Slaters are conspicuous and easily recognised by their dorso-ventrally flattened segmented bodies, and seven pairs of legs. New Zealand slaters range in size from several millimetres to more than 2 cm, but most are under 1 cm in length. Their colour is usually in the shades of grey or brown, often mottled with yellow. There is often a lot of variation in colour and pattern among individuals of the same species, and many species vary in colour to match their environment (e.g., Actaecia euchroa on yellow sand and black sand beaches will be coloured to blend with the sand colour).
Visit the SoilBugs website for notes on slater biology.
The slater body is divided into three regions – head (cephalon), thorax (pereon), and abdomen (pleon).
The head is covered with a single shield, sometimes with rounded lobes or processes on the frontal or anterolateral margin. Chewing mouthparts are located on the head ventrally.
The head appears to bear one pair of antennae, although there are actually two pairs. The first pair of antennae (“antennules”) are very small and inconspicuous; they are thought to have a chemosensory function (smell and taste). The second pair of antennae (thereafter “antennae”) are large and prominent. Each antenna consists of five basal segments, and a processed articulated distal part called a flagellum. The number of articles (segments) in the flagellum is an important taxonomic character.
Two eyes are usually visible on the sides of the head. In some species each eye is composed of a single ocellus, or a small group of ocelli (e.g., a group of three ocelli in family Styloniscidae). In other species the eyes are larger and have dozens or even hundreds of closely associated ocelli (compound eye).

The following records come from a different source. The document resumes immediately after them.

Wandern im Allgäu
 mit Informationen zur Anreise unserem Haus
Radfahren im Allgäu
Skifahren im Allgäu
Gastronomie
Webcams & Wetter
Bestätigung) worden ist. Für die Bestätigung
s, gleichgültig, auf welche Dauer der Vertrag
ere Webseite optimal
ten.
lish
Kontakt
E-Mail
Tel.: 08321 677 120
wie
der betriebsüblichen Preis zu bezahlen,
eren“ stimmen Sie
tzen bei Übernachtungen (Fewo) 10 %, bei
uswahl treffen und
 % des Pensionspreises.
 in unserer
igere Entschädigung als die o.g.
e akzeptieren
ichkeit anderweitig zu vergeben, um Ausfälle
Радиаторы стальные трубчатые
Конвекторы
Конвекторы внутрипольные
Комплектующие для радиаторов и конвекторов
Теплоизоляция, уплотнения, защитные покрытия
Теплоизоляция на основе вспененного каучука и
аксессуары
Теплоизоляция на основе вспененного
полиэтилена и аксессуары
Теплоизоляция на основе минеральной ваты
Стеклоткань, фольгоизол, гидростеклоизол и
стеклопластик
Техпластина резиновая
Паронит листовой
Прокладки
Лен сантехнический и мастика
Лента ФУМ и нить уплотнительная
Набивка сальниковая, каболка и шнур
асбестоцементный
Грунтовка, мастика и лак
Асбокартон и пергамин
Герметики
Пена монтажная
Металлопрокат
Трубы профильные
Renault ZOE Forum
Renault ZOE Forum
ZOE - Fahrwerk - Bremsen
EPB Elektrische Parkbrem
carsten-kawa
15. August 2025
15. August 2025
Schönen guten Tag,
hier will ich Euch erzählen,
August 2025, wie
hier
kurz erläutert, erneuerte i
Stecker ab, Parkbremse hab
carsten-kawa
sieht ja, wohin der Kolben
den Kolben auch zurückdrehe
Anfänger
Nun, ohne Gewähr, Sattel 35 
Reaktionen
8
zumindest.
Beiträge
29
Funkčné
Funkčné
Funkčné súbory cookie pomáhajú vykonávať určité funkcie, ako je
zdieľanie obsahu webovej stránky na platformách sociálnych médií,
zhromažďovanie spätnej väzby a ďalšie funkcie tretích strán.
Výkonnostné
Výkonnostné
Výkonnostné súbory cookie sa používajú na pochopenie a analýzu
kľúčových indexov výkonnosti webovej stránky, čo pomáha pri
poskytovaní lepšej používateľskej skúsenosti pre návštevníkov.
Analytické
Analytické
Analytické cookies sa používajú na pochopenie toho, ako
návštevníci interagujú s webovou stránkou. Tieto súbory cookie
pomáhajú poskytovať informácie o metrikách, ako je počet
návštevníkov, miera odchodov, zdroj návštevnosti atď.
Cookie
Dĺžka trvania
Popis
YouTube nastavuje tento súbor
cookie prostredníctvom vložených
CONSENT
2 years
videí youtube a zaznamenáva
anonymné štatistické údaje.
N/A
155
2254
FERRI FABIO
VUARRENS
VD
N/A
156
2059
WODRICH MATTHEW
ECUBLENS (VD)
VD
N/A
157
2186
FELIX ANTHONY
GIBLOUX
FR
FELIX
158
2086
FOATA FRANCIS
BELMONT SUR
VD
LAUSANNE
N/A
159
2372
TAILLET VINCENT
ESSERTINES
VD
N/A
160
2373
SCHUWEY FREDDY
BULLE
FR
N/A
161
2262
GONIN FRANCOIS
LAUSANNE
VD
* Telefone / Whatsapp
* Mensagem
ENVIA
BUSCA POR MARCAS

The pereon (thorax) is the largest part of the body. It is comprised of seven segments and covered with seven overlapping dorsal plates (tergites), often with projections (epimeres) at the sides. On the underside, each segment of pereon bears a pair of walking legs (pereopods). All legs are of similar size and structure. In females the bases of some pereopods can have leaf-like extensions which form a brood pouch in which females carry eggs or newly hatched young.
The pleon (abdomen) has 5 segments. Each segment (pleonite) is covered with a tergite and often has epimeres extending postero-laterally. Each abdominal segment also bears a pair of legs (pleopods), which are flattened and modified for respiration. In males the first two pairs of pleopods are modified to form copulatory structures. To function, pleopods need to remain covered with a thin film of water, which is why slaters prefer damp, sheltered environments. Some species have internal breathing structures within pleopods called pleopodal lungs. In live animals the pleopodal lungs are seen as small white patches on the ventral side (see the photo at the top left of this page), and these species are more tolerant of dryness. In preserved animals pleopodal lungs are difficult to see.
The pleon ends with a small sixth segment called the telson. The telson bears a pair of appendages called uropods. Each uropod consists of a basal segment (protopod), and two unarticulated rami - an inner endopod and an outer exopod. In some species both rami are elongated and visible. In forms which roll into a ball the rami of uropods are usually reduced.